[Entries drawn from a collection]
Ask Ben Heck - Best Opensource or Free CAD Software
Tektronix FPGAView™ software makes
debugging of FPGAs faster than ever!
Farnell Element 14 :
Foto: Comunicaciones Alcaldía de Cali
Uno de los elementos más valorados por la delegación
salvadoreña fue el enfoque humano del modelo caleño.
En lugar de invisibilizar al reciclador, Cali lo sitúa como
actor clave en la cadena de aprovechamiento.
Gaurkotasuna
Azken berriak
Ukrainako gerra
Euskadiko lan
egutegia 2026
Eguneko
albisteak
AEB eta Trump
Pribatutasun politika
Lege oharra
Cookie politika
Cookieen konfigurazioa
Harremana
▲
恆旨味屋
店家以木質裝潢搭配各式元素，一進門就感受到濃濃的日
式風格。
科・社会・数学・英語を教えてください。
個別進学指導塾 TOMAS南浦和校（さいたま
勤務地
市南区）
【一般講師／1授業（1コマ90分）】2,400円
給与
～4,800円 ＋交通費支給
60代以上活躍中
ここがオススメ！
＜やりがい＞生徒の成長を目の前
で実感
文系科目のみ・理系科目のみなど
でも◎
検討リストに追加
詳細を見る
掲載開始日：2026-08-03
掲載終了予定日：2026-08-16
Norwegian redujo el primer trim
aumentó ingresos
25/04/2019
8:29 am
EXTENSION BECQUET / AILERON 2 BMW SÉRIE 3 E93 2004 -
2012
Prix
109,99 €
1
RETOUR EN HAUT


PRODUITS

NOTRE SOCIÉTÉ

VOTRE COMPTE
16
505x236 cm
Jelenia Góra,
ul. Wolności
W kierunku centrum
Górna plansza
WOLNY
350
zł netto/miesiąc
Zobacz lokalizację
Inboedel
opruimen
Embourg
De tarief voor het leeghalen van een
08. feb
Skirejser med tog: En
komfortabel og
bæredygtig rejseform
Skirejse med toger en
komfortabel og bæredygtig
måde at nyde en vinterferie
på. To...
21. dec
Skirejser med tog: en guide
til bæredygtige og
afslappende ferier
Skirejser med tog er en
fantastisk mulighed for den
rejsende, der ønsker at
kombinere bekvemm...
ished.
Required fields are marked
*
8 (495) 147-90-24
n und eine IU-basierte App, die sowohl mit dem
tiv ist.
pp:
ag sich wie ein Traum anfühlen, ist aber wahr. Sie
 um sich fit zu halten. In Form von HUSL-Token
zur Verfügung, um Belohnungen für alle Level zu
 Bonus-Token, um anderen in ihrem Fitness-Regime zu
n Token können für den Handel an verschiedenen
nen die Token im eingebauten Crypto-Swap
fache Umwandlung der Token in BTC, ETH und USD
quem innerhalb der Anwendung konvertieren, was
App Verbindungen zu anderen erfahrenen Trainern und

* * *

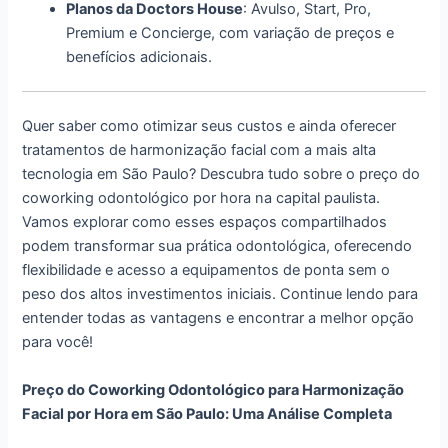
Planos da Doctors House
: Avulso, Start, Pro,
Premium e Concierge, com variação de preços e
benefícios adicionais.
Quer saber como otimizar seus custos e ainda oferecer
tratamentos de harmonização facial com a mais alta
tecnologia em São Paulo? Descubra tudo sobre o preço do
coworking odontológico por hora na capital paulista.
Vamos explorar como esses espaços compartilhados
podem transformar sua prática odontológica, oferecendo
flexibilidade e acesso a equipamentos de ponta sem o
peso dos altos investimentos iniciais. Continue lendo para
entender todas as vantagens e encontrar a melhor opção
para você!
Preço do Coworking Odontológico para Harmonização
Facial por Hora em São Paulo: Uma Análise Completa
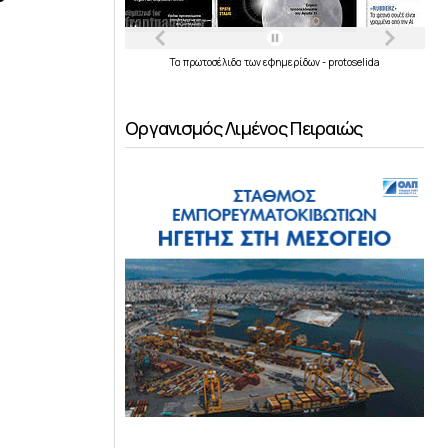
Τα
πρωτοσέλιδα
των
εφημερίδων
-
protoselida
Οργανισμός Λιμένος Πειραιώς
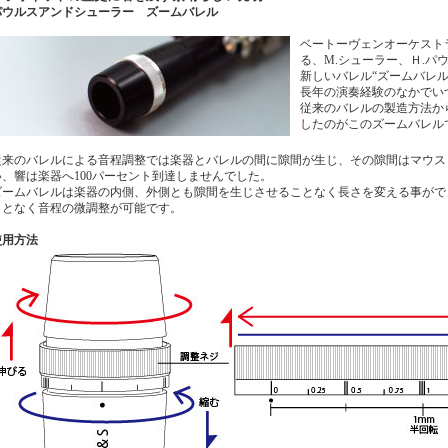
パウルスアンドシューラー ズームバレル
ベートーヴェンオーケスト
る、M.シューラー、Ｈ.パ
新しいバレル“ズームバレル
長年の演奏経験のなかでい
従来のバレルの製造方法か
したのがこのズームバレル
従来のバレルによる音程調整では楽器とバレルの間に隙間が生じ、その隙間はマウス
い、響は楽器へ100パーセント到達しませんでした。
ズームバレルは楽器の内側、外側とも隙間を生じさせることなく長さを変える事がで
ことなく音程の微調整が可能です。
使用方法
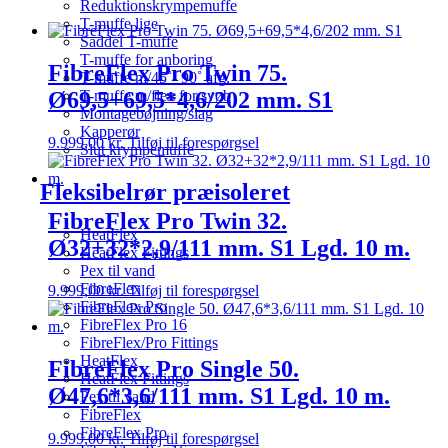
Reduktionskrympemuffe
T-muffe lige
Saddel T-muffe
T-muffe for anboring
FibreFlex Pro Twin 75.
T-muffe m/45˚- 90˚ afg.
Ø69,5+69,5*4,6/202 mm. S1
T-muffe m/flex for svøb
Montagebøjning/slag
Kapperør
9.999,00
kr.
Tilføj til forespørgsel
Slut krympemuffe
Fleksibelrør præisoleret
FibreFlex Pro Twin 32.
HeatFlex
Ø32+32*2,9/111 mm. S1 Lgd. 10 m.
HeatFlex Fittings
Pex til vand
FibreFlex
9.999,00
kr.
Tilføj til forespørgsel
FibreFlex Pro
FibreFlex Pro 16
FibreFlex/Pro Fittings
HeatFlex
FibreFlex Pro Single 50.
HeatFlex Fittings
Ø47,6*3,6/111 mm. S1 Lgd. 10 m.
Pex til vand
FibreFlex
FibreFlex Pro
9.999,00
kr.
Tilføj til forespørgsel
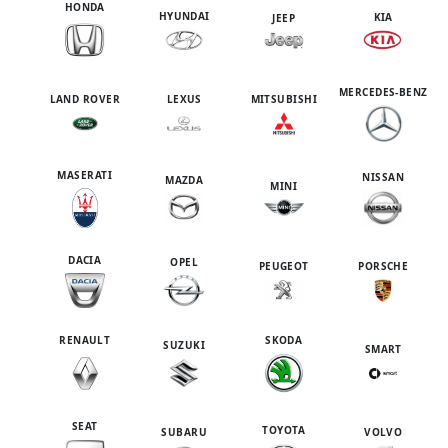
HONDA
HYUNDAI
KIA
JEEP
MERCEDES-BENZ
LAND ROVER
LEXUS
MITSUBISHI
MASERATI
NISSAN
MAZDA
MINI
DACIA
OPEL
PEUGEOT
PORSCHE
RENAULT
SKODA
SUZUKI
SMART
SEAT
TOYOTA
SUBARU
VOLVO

...

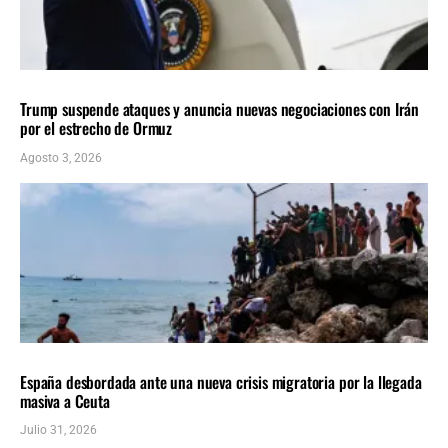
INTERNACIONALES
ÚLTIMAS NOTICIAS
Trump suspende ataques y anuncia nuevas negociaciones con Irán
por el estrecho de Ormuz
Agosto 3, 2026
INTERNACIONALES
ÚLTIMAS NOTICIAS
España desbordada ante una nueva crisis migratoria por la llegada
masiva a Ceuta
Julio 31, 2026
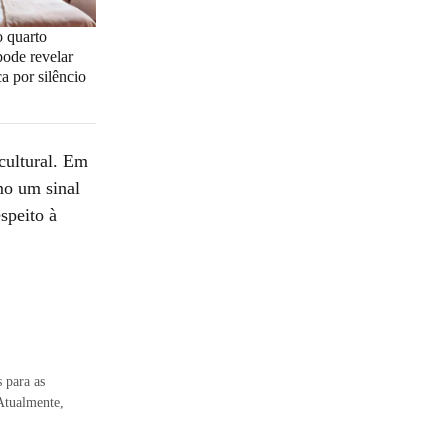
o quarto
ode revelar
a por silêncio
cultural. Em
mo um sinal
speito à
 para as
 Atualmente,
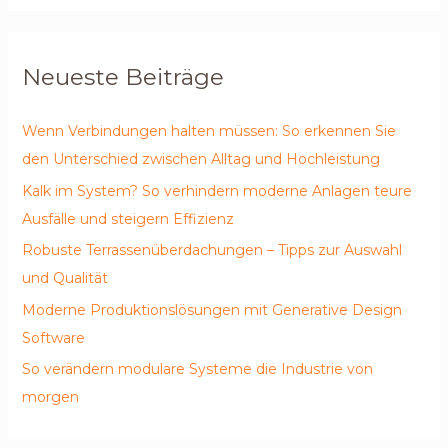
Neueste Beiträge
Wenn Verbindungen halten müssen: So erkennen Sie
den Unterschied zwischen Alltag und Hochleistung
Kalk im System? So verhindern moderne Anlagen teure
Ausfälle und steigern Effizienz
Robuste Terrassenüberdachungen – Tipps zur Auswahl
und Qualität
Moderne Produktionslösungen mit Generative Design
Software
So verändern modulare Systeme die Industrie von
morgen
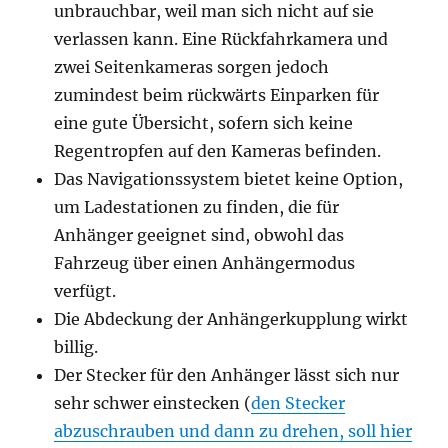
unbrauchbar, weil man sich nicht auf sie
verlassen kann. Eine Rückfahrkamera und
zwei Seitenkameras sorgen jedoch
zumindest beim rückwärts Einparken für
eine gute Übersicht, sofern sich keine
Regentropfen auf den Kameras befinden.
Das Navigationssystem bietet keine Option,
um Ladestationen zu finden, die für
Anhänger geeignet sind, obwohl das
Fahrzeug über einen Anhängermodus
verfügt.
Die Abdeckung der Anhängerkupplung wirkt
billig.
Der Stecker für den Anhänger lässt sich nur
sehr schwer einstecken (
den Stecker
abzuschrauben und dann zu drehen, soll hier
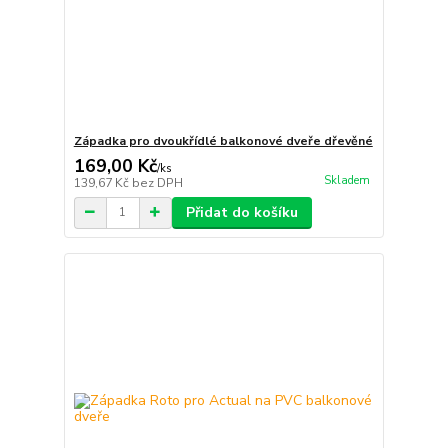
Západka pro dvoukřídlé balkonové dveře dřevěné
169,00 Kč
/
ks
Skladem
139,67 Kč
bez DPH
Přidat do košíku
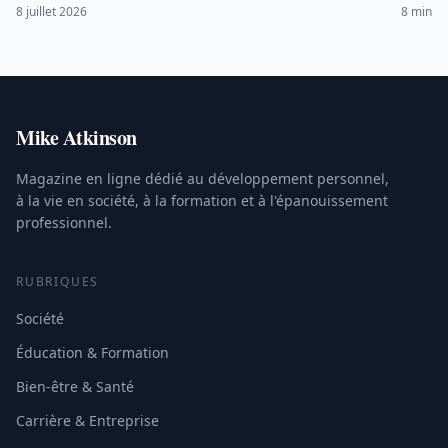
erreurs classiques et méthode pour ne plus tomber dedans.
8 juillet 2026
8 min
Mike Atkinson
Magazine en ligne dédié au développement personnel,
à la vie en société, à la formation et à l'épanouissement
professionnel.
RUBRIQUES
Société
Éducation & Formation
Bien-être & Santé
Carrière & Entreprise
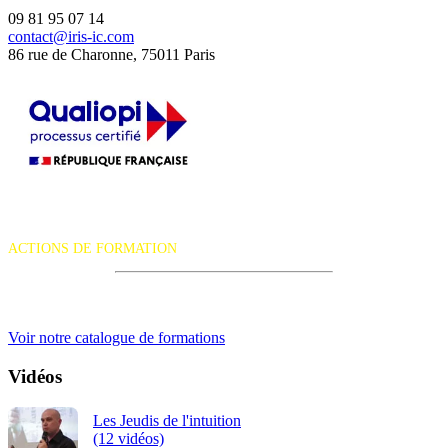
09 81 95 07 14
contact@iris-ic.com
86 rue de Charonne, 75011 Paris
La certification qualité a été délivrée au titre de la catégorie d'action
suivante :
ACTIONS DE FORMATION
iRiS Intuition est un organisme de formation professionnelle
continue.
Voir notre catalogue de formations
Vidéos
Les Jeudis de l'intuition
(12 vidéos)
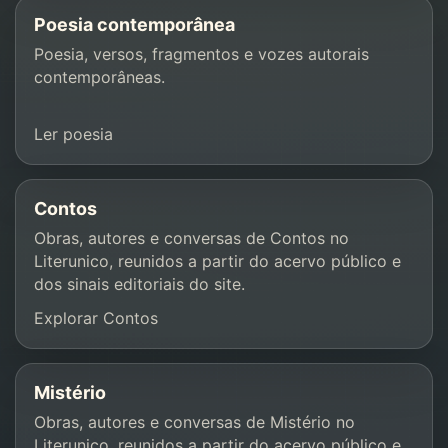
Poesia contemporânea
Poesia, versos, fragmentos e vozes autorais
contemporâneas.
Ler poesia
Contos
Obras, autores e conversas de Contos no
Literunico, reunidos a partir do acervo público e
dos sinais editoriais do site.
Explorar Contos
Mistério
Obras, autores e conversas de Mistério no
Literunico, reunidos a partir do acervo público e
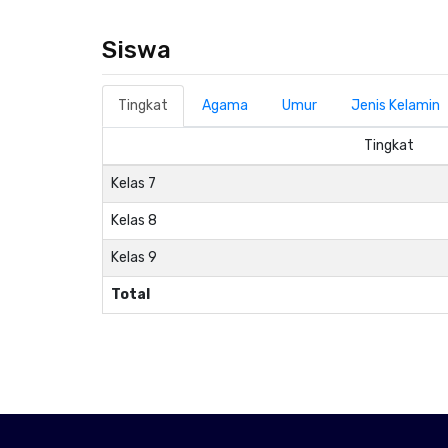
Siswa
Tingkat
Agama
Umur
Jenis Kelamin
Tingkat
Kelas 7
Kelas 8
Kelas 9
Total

### PROBLEM STATEMENT
Please pick out each line above that contains the string "Paulo" and copy it.

### ANSWER TO THE PROBLEM
tecnologia em São Paulo? Descubra tudo sobre o preço do
Facial por Hora em São Paulo: Uma Análise Completa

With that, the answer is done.